Copepoda was the most abundant zooplankton group observed, which is also expected as they dominate zooplankton populations in most regions[2].  It is however worth nothing that in high abundances, Thalassiosira rotula have potential to create higher than usual polyunsaturated aldehydes which can be harmful to copepod population stability[3]; Falmouth Estuary is tidal dominated and because of this there is not as much nutrient influx to create an over abundance of these phytoplankton groups, meaning that diversity remains wide in the system.

At station 1 the water column was well mixed as a result of the tidal dominated system in the Falmouth Estuary.  We sampled station 1 first and did so during the high water, working against the incoming tide as we proceeded outwards towards the sea.  

At station 2 we observed the lowest salinity values, despite being further down the estuary, due to the convergence of two fresh water bodies inputting into the estuary.  Between stations 2 and 3 the salinity profiles turned to that of a salt wedge system, which demonstrated partially mixed behaviour.  However, the salt wedge profile quickly dissipated towards station 3 as a result of the sedimentation at the mouth of the rivers inhibiting freshwater flow in great velocity.  At station 3 the system again became partially - well mixed with multiple [two] partially mixed layers.   

Turbidity was highest at stations 2 and 3 at the confluence of the River Fal and the Truro River; these effects became less influential as we approached the opening to the estuary at Carrick Roads.   

Stations 3-5, located in the Carrick Roads region of the estuary showed non-conservative nutrient behaviour; flocculation of nutrients decreased where turbidity declined.  

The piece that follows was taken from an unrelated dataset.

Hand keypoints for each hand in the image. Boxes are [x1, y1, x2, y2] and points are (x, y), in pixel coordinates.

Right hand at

Chlorophyll concentrations were observed highest at station 7, furthest down the estuary towards the sea.  The transmission of available light increases in regions with less turbidity and reduced particulate matter and flocculation occurring; there was less of a scattering effect the further down the estuary we went.  Due to the estuarine systemic well-mixed properties, the deeper penetrating light in the open estuary resulted in increased distribution of nutrients throughout the water column.  

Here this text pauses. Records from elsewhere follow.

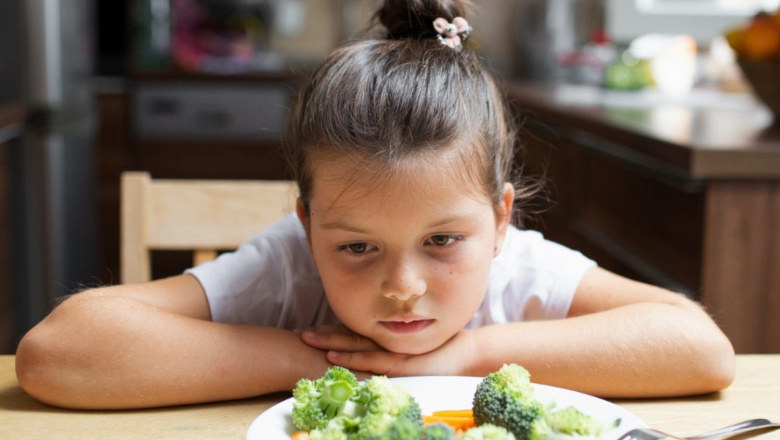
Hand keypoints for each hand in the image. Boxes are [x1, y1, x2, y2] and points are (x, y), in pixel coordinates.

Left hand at [298, 325, 474, 376]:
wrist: (467, 355)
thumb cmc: (439, 352)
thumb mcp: (411, 349)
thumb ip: (391, 348)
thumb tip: (365, 352)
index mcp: (386, 338)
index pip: (351, 333)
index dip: (329, 331)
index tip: (306, 331)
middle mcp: (386, 341)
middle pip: (348, 336)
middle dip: (321, 335)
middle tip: (296, 333)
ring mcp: (393, 351)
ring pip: (355, 345)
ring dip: (329, 343)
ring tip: (306, 340)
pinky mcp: (401, 363)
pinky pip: (371, 361)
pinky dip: (352, 360)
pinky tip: (334, 359)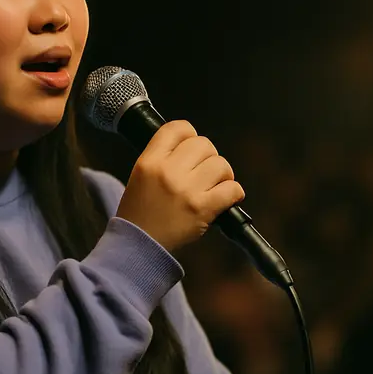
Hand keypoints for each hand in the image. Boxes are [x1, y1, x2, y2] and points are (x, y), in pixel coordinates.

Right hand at [116, 120, 244, 252]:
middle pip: (203, 144)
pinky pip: (231, 189)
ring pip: (220, 164)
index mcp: (150, 161)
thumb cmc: (140, 211)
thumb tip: (192, 146)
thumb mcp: (140, 175)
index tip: (191, 147)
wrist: (139, 245)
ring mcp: (186, 190)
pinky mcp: (202, 209)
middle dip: (208, 156)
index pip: (177, 128)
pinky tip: (226, 198)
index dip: (189, 134)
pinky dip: (233, 193)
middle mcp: (168, 171)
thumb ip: (162, 157)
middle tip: (204, 172)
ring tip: (214, 186)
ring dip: (222, 175)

Figures 1-4 for nutrients show non-conservative behaviour in phosphate and nitrates, and conservative behaviour in silicates.  Due to the fact that our survey was conducted in the summer months, after major phytoplankton blooms have occurred, the behaviour of dissolved silicates would be expected to be conservative.  

[1]Bergkvist, J. (2012). Grazer-induced responses in marine phytoplankton.

[2]Lauria, M., Purdie, D. and Sharples, J. (1999). Contrasting phytoplankton distributions controlled by tidal turbulence in an estuary. Journal of Marine Systems, 21(1), pp.189--197.

[3]HERN\'ANDEZ-BECERRIL, D. (1993). Note on the morphology of two planktonic diatoms: Chaetoceros bacteriastroides and C. seychellarus, with comments on their taxonomy and distribution.Botanical journal of the Linnean Society, 111(2), pp.117--128.